EXCERPTED TEXT >>
Crossing the “red line”: Iranian films and censorship

This year’s Berlinale saw a selection of Iranian films taking up a wide range of issues and demonstrating some of the strengths and weaknesses of Iranian cinema. Along with It’s Winter by Rafi Pitts and Offside by Jafar Panahi in the competition selection, Men At Work by Mani Haghighi, Another Morning by Nasser Refaie and Gradually by Maziar Miri were also featured.

Panahi’s new film had its world premiere in Berlin. As was the case with his two previous films, The Circle and Crimson Gold, it is unlikely that Offside will be approved for distribution within Iran itself because of its subject matter.

The films from Iran were shown in Berlin against a background of intense international political controversy. The most predatory elements in the US, and Europe as well, are determined to use the issue of Iran’s nuclear program as a pretext for a military confrontation.

In the midst of this crisis the Association of Iranian-European Filmmakers addressed an open letter to the Berlin film festival, accusing it of supporting Iran’s “fascist regime” by showing Iranian films. Kia Kiarostami, a cousin of Iranian director Abbas Kiarostami, called for a boycott of the festival, arguing that Iranian directors showing their films at the Berlinale had buckled under to the regime in Tehran, which was merely using their work for propaganda purposes.

Iranian filmmakers are confronted with a great many challenges in making genuinely independent films under conditions of political and cultural repression in their homeland. To say what they want some filmmakers accept that their films are unlikely to be shown to a broad domestic public and will be consigned to a fringe international film festival existence. Directors determined to make films that can be shown in Iran face the challenge of how they can circumvent the official censorship and maintain their integrity. As one Iranian filmmaker in Berlin commented, it is difficult, what with changing governments and regulations, to identify the “red line” over which one cannot step.

RAW DATA >>
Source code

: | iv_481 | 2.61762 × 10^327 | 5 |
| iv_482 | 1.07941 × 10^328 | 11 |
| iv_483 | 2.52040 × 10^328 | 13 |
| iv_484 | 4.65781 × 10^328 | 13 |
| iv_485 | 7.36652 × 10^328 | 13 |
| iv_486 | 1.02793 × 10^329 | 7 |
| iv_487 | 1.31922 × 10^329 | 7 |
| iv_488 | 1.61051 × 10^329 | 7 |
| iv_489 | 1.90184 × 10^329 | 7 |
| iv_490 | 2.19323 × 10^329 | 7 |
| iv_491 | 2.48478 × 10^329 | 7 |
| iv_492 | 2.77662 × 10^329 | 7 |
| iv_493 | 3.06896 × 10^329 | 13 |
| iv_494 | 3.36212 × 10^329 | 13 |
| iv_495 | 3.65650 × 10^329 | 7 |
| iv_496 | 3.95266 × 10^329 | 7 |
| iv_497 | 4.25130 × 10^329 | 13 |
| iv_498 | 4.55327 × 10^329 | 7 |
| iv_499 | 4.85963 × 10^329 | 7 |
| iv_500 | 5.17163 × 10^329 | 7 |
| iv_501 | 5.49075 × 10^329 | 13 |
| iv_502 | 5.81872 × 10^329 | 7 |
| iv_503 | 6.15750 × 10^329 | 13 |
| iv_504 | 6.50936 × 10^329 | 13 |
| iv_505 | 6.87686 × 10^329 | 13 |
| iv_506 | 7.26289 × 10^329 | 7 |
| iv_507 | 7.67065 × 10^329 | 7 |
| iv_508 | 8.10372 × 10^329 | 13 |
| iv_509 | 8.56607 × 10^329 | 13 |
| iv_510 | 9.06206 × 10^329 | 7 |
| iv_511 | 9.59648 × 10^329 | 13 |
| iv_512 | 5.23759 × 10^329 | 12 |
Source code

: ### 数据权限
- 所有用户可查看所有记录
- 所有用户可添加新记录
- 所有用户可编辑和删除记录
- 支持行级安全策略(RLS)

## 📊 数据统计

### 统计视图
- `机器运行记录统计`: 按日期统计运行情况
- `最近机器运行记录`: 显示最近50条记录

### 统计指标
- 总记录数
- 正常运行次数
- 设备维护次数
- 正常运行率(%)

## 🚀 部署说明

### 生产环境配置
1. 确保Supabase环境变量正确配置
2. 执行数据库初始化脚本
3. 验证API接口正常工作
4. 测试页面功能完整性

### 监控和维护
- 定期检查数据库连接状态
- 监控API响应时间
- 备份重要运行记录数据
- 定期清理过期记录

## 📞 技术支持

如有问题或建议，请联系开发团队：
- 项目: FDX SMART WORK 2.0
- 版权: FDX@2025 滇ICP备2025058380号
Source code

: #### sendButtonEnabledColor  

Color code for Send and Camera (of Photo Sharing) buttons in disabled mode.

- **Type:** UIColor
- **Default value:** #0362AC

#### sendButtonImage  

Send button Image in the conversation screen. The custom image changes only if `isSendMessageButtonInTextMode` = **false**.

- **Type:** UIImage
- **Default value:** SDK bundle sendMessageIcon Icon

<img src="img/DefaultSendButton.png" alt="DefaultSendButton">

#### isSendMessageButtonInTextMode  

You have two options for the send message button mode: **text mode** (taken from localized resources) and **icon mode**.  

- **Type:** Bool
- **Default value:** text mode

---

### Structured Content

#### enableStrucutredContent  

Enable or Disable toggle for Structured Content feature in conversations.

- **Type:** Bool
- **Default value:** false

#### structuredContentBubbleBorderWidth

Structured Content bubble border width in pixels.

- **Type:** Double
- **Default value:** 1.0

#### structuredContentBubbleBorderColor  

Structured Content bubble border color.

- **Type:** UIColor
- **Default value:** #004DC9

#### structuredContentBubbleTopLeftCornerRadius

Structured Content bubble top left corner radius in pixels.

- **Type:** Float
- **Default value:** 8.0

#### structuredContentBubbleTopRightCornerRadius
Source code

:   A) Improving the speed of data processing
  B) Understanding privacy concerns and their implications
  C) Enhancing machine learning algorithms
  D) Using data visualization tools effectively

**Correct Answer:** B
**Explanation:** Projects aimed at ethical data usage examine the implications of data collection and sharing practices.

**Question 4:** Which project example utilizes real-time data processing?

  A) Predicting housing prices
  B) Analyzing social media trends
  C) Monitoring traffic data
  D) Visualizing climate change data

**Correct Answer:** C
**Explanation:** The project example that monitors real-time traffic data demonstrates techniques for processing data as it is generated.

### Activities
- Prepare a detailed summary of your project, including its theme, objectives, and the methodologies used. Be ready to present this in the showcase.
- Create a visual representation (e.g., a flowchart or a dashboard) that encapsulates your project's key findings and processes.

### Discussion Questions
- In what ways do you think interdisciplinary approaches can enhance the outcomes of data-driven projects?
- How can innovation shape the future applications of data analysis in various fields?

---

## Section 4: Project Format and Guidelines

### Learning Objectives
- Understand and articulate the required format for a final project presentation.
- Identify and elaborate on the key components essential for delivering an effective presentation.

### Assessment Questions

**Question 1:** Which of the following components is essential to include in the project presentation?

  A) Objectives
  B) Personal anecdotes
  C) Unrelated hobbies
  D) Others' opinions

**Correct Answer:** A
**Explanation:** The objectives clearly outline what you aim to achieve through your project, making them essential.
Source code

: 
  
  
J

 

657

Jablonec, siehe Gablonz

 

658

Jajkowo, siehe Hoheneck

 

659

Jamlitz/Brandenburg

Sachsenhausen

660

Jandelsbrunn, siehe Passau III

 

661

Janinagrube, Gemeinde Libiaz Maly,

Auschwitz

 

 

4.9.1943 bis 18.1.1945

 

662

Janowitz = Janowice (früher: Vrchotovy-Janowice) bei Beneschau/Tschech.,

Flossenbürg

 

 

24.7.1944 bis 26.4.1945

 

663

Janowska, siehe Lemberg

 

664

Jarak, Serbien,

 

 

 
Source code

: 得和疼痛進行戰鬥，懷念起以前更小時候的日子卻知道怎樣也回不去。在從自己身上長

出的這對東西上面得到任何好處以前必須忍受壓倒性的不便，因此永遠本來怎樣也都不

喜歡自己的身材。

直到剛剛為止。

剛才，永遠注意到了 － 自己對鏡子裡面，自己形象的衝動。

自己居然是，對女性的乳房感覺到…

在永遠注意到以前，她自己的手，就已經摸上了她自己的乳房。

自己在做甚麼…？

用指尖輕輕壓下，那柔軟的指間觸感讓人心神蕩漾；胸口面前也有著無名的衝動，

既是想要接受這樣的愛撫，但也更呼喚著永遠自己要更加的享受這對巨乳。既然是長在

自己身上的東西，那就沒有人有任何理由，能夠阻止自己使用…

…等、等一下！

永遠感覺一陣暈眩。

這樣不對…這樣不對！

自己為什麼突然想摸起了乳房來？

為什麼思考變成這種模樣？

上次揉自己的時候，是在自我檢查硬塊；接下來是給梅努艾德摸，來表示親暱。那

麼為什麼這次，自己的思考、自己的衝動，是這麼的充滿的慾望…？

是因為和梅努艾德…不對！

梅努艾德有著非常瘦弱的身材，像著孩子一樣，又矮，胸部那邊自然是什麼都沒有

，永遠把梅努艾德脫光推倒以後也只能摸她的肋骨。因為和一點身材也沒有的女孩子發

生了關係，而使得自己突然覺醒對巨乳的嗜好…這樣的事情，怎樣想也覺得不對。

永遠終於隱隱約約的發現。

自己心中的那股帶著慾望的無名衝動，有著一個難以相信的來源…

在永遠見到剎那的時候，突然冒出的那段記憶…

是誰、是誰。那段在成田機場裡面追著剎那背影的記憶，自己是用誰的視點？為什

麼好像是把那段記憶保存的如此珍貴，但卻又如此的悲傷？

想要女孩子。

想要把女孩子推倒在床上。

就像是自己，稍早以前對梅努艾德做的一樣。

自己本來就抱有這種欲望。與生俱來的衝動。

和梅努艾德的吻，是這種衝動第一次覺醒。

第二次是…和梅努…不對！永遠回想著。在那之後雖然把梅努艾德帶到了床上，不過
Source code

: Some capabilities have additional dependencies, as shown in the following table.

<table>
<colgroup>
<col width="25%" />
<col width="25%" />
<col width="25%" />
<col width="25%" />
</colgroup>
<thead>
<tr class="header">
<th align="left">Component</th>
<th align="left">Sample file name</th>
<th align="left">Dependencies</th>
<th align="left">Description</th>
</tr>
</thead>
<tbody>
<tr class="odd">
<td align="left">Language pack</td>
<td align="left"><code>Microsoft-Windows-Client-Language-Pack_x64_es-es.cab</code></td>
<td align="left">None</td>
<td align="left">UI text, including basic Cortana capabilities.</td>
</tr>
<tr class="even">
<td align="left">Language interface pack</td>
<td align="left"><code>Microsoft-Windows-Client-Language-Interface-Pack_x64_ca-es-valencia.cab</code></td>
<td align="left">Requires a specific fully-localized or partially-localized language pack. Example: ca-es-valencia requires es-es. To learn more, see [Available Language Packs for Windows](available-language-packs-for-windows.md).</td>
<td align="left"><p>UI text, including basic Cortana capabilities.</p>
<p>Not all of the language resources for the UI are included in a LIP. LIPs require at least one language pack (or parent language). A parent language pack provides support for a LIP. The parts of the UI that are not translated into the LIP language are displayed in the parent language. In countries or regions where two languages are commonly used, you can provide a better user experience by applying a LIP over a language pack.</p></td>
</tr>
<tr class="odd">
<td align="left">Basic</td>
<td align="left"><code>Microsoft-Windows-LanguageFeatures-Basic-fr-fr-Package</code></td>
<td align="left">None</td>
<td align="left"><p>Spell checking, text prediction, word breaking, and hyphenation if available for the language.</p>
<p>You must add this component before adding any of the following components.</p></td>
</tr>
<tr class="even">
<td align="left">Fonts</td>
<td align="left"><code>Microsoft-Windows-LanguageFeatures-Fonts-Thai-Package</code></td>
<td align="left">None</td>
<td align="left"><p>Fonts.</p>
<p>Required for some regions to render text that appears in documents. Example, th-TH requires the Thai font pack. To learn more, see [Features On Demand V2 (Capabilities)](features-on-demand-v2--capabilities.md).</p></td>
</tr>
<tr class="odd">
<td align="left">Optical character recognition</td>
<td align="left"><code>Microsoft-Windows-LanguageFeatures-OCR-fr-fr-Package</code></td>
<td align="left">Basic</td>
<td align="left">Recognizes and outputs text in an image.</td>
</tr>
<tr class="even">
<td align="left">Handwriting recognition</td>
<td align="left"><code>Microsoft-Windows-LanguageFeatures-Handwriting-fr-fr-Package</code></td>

PARTS OF THE EXERCISE >>
• 1. Return, word for word, the stretch of the article on Iranian films and censorship from "Panahi’s new film" through "its subject matter.".
• 2. Answer each question from the article on Iranian films and censorship:
(a) Which film had its world premiere in Berlin?
(b) Who called for a boycott of the festival?
(c) What group sent an open letter to the Berlin film festival?
• 3. Name every film title that the article on Iranian films and censorship mentions.

SOLUTIONS BY TASK >>
• 1.
Panahi’s new film had its world premiere in Berlin. As was the case with his two previous films, The Circle and Crimson Gold, it is unlikely that Offside will be approved for distribution within Iran itself because of its subject matter.

• 2.
(a) Offside, by Jafar Panahi
(b) Kia Kiarostami
(c) The Association of Iranian-European Filmmakers

• 3.
It's Winter
Offside
Men At Work
Another Morning
Gradually
The Circle
Crimson Gold